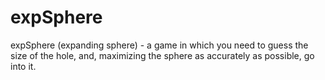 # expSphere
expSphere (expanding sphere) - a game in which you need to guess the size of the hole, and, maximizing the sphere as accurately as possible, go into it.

* * *

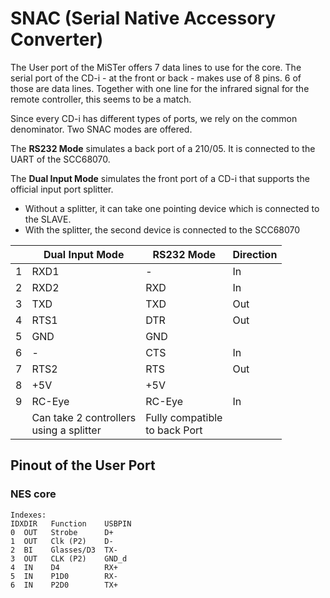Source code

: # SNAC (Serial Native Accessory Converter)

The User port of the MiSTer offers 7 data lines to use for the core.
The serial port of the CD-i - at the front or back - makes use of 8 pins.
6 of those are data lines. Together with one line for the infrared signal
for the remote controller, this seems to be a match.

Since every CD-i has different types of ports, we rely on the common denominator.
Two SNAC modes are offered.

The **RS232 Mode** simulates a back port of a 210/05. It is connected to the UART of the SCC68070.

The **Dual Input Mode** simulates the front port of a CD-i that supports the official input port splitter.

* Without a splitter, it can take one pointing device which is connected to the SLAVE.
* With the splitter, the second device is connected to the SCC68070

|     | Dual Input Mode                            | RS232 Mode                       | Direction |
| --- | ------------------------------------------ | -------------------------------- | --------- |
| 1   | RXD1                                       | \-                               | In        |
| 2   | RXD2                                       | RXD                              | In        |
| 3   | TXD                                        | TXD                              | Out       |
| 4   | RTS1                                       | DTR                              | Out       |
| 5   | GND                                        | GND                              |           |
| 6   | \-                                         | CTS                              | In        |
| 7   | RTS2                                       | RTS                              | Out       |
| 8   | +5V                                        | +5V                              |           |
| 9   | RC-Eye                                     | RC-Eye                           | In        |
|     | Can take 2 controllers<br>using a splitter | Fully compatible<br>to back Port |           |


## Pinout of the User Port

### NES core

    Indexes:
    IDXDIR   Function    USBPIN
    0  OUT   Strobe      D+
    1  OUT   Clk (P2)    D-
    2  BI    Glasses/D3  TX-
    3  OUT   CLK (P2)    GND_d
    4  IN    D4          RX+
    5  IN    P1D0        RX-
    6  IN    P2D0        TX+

--

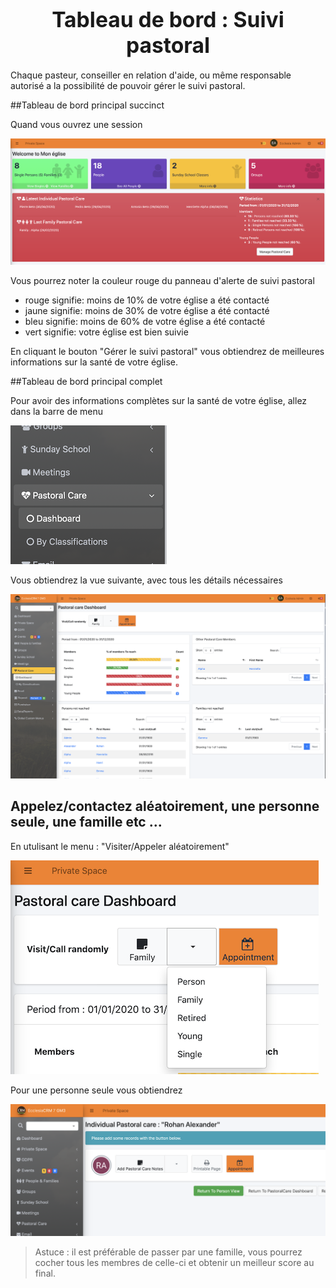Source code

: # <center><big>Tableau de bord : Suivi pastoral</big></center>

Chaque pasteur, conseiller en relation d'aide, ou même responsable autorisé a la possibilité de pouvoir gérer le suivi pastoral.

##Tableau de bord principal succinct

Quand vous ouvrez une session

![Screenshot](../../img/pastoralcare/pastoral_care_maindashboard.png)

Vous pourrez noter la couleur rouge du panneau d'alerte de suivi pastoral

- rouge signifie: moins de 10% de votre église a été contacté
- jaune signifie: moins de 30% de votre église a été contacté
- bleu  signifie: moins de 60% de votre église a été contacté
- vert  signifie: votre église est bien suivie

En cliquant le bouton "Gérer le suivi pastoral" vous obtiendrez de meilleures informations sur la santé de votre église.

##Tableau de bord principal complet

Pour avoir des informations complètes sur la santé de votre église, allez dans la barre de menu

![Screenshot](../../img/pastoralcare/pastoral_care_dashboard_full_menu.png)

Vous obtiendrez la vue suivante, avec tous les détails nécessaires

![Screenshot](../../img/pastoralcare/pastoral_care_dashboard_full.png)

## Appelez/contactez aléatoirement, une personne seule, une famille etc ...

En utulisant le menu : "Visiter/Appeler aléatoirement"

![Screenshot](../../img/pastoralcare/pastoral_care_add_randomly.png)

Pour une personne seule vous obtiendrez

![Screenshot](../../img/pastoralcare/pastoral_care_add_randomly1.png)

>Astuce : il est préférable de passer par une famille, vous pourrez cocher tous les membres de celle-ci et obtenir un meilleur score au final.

• Goal of the exercise: Please replace "splitter" with "adapter" in the data lines between the line holding "The **Dual Input" and the line holding "to the SCC68070", inclusive, and give back only those lines, otherwise unchanged.

• Exercise response:
The **Dual Input Mode** simulates the front port of a CD-i that supports the official input port adapter.

* Without a adapter, it can take one pointing device which is connected to the SLAVE.
* With the adapter, the second device is connected to the SCC68070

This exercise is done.